After attacking the Northern Territory Government for its failure to participate in previous inquiries, Mr
Brough said in what I found a quite remarkable comment:
I was not provided the report or its findings ahead of its public release today.
I find this remarkable because I would have thought that common politeness as well as practical realities would have dictated some notice to the Commonwealth Minister given his role. While Mr
Brough expressed his willingness to cooperate, I suspect that this finally sealed the fate of the Northern Territory Government.
On 19 June Mr
Brough welcomed the Noel Pearson/Cape York Institute Report
On From Hand Out to Hand Up: Cape York Welfare Project. This set out a radical approach to welfare reform targeting Cape York's particular needs and received extensive media coverage.
Three days later, 22 June, the Federal Government acted, in so doing changing Australia forever.

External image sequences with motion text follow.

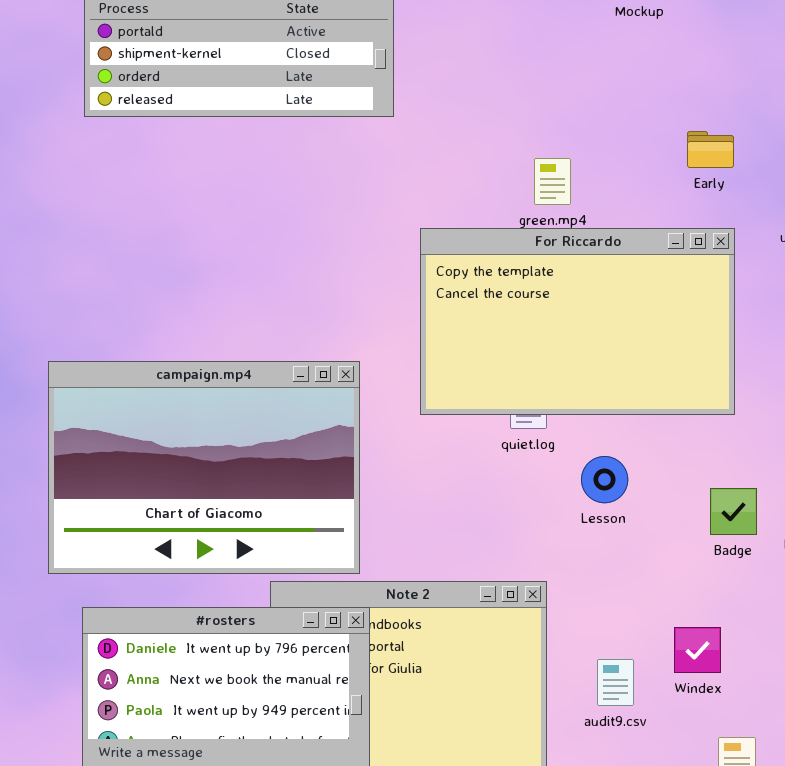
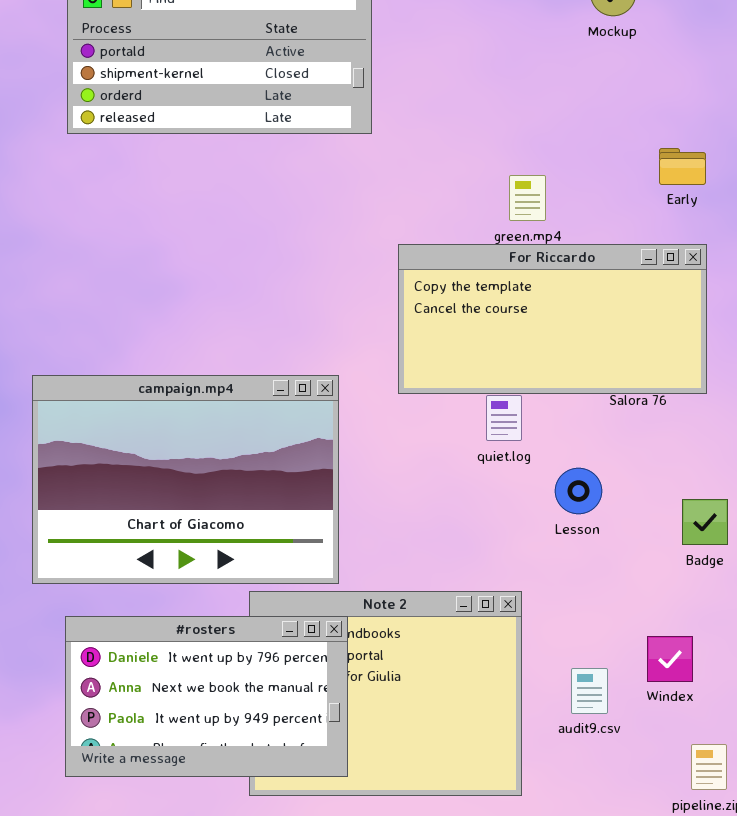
For Riccardo: [420,228,735,415] -> [398,244,707,394], resized

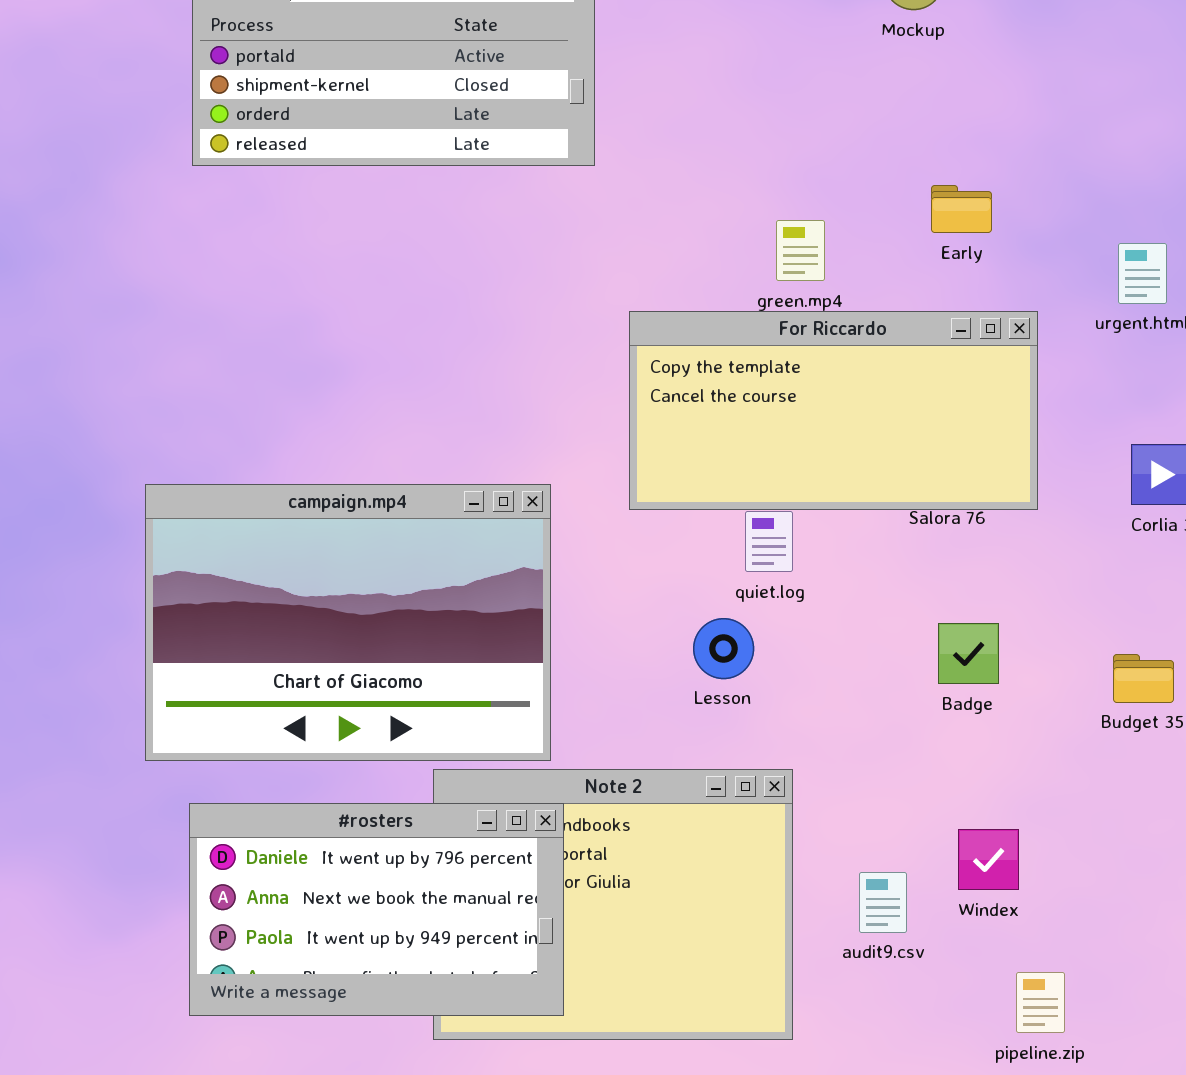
Early: [659,148,706,185] -> [931,185,992,233], moved
Lesson: [555,468,602,514] -> [693,618,754,679], moved
Badge: [682,499,728,545] -> [938,623,999,684], moved

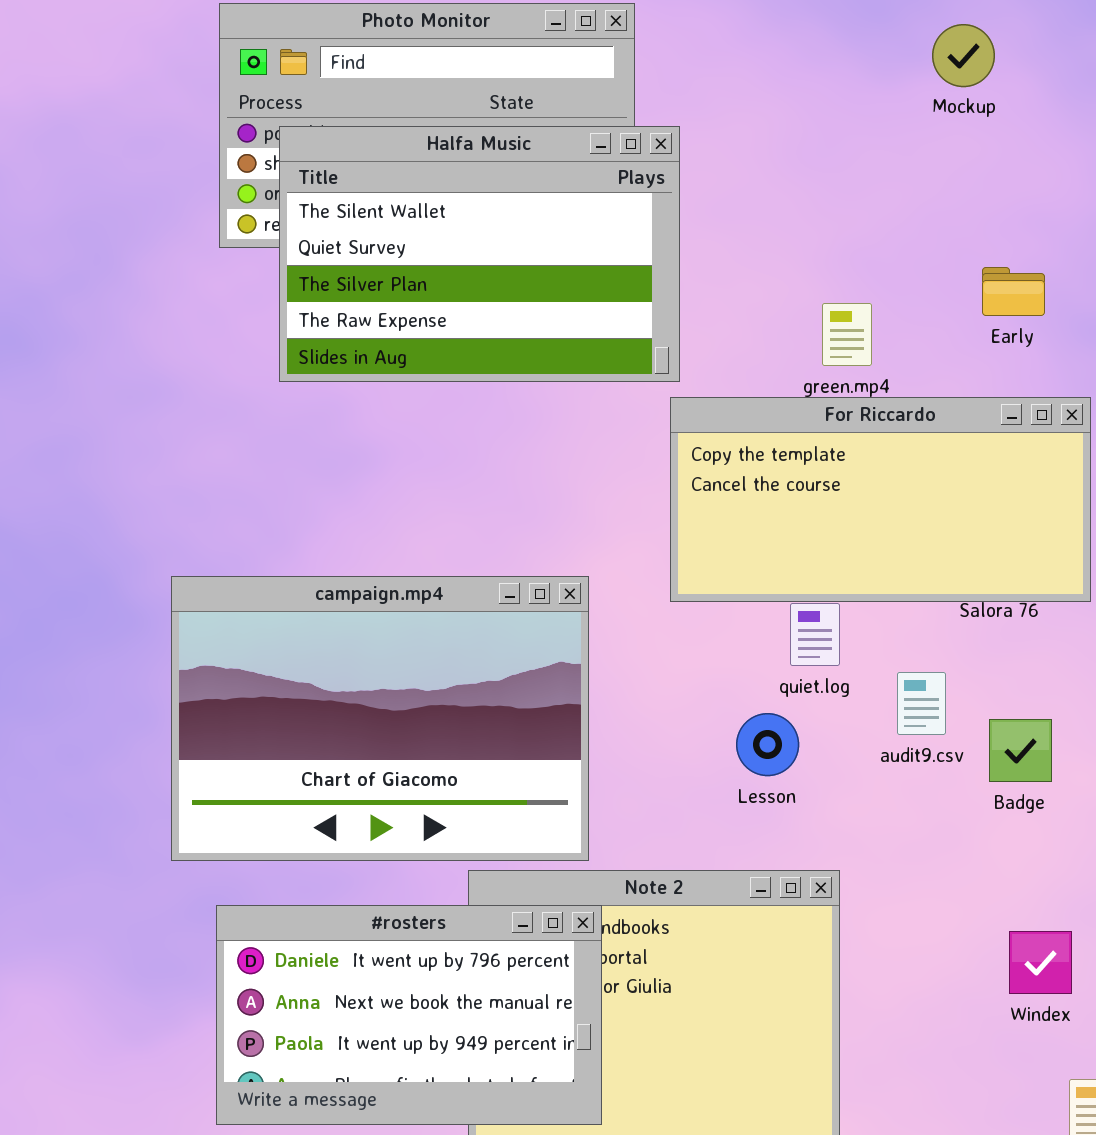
Halfa Music: none -> [279,126,680,382], opened
audit9.csv: [859,872,907,933] -> [897,672,946,735], moved

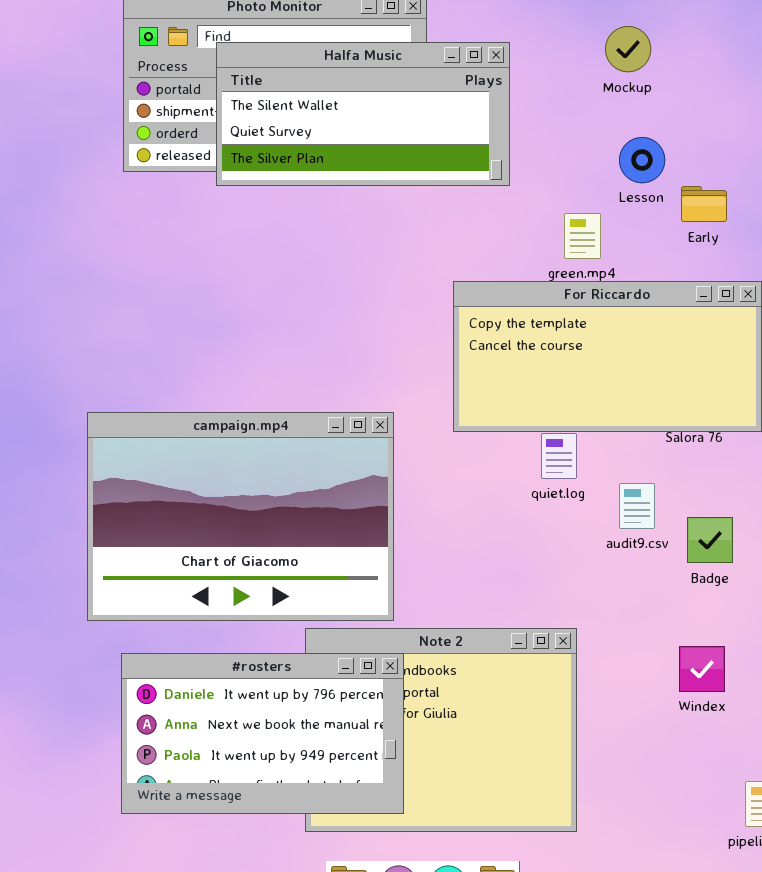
Mockup: [932,24,995,87] -> [605,26,651,72], moved
Halfa Music: [279,126,680,382] -> [216,42,510,186], moved, resized
Lesson: [736,713,799,776] -> [619,137,665,183], moved
Windex: [1009,931,1072,994] -> [679,646,725,692], moved

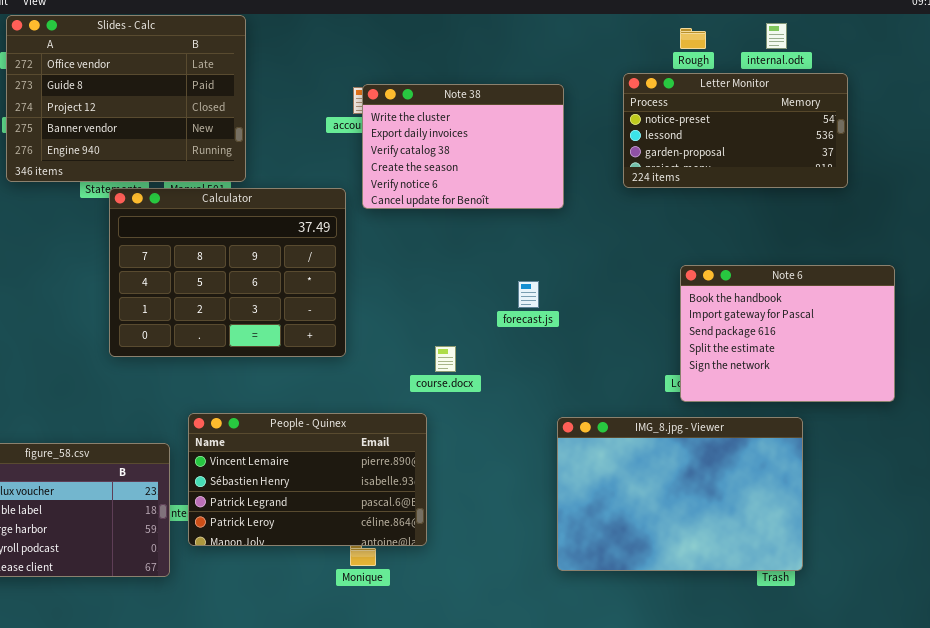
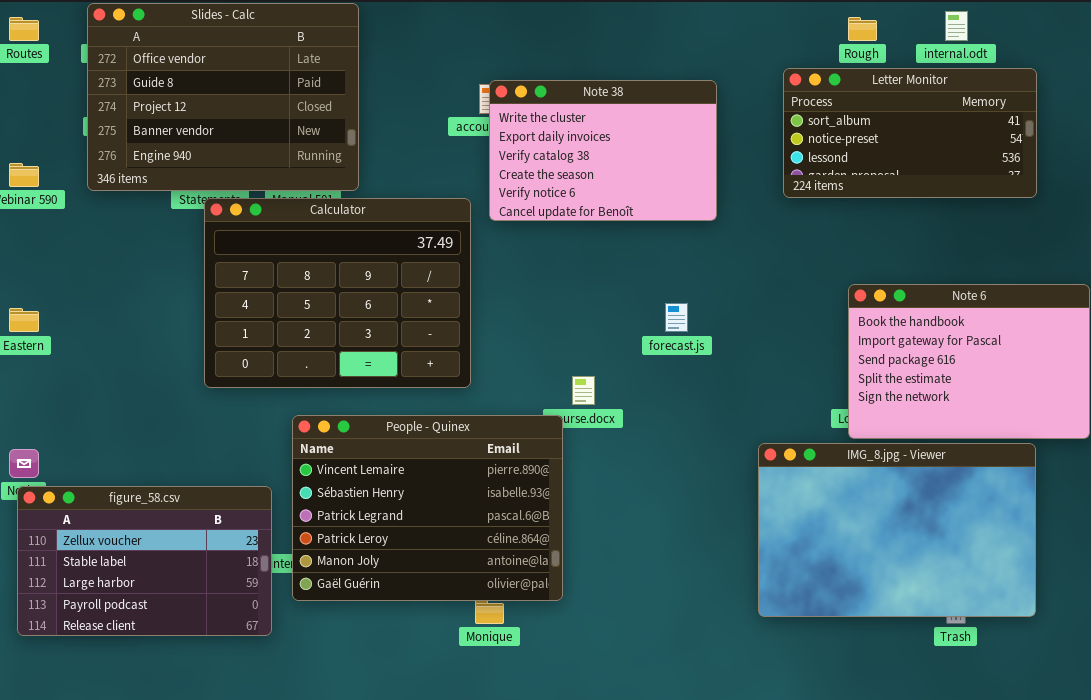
Letter Monitor: [623,73,848,188] -> [783,68,1037,198], scrolled up 1 row
People - Quinex: [188,413,427,546] -> [292,415,563,601], resized
IMG_8.jpg - Viewer: [557,417,803,571] -> [758,443,1036,617], moved

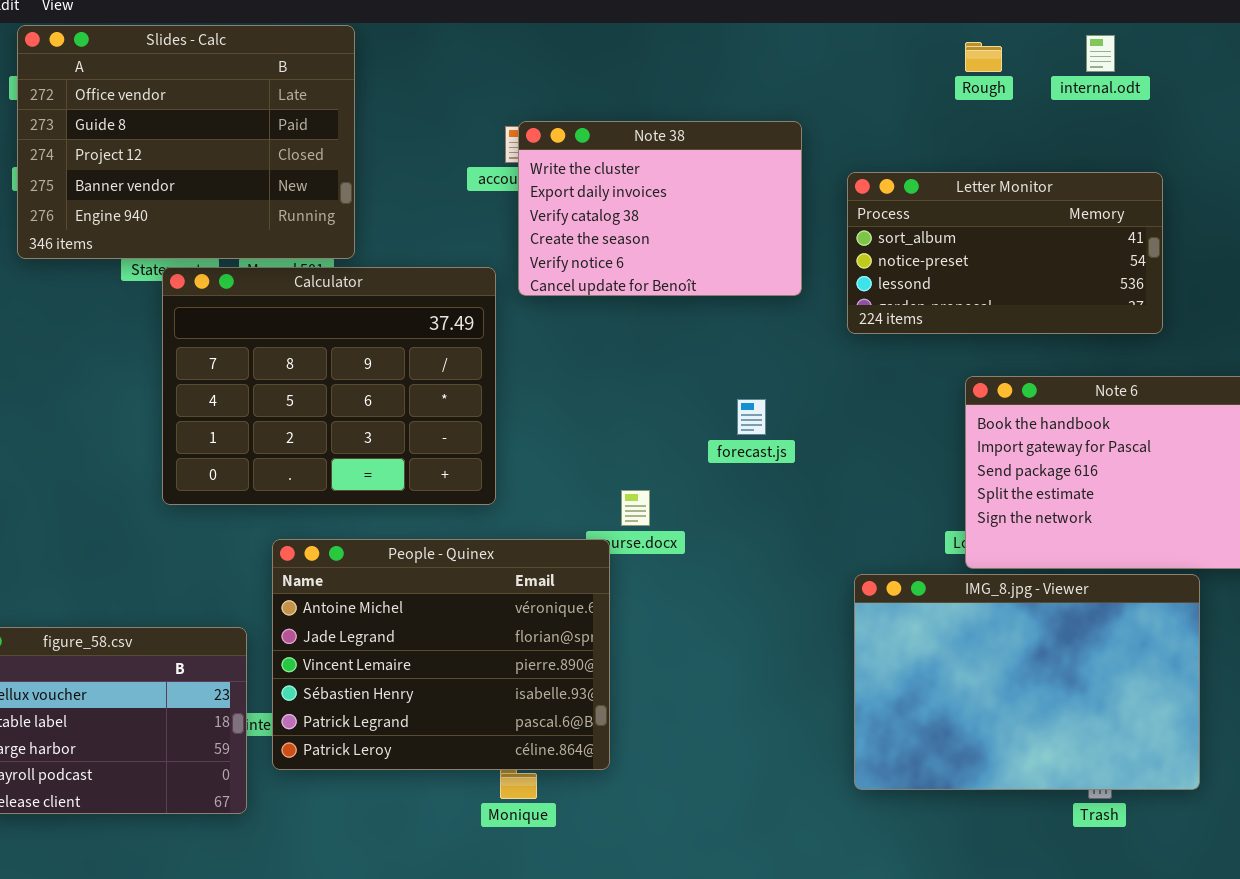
Letter Monitor: [783,68,1037,198] -> [847,172,1163,334], moved
People - Quinex: [292,415,563,601] -> [272,539,610,770], scrolled up 2 rows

To explain this, we need to look at two dimensions, the indigenous context and then the broader Australian scene.
Indigenous Context
For more information on the demographic data that follows see
here,
here,
here.
According to the 2001 census, Australia's indigenous population was 485,000. The number will be higher now because more people are classifying themselves as of indigenous descent, while indigenous birth rates are significantly higher than in the broader community.
In 2001, the Northern Territory's indigenous population was 50,790 of whom 41,204 were classified as remote, the group most affected by the current move. Both numbers will be higher now for the reasons given above.
I make this point because while the land affected covers perhaps 40 per cent of the Northern Territory, a vast area, the population involved is perhaps a quarter of one per cent of the Australian population. In simple terms, changes that will affect all Australians are being driven by problems associated with a population equivalent to a reasonable size regional city.
In saying this, I am not detracting from the problems that must be addressed. My aim is to provide a sense of perspective.
As a number of Aboriginal leaders have pointed out, the total number of those affected by problems of social and economic deprivation and associated problems of abuse are far greater in the broader community than the total Aboriginal population.
My second point, and this is one I have repeated many times, is that the problems experienced by certain of the Northern Territory's Aboriginal communities, while replicated elsewhere, are not typical of the total Aboriginal experience.
I make this point because so much of the discussion has, yet again, come to be expressed in terms that simplify and in so doing treat the Aboriginal people as a single uniform lump. They are not.
Take, as an example, the way the terms "white" and "black" are used, terms that I have seen used by some of left liberal, right wing and indeed Aboriginal leaders in their discussion on this debate.
What does "white" mean today in an Australia containing people from more than 140 countries many of whom are clearly not "white"? Are we suggesting that a third generation Chinese Australian is a "white"? Or a new refugee from Southern Sudan?
Similarly, what does "black" mean? If "black" is code for Aboriginal, where does this leave my Sudanese example or, for that matter, any African or African American Australian?
My point in all this is that we have to avoid stereotypes, to recognise that the problems experienced by some (not all) of the Northern Territory's Aborigines are special problems that need to be dealt with in a local context.
This is, I think, one of Mr Pearson's core points in regard to his own communities. He wants a Cape York solution, one that deals with the specific on-ground problems faced by his people, not one imposed from outside regardless of local conditions.
After more than six hours, I need to finish this post here. I will continue in my next post.
Postscript 8 April 2015
I apologise for the loss of links in this post. That's the price we pay for constant shifts in Government structures. However, I think that the post itself tells the story.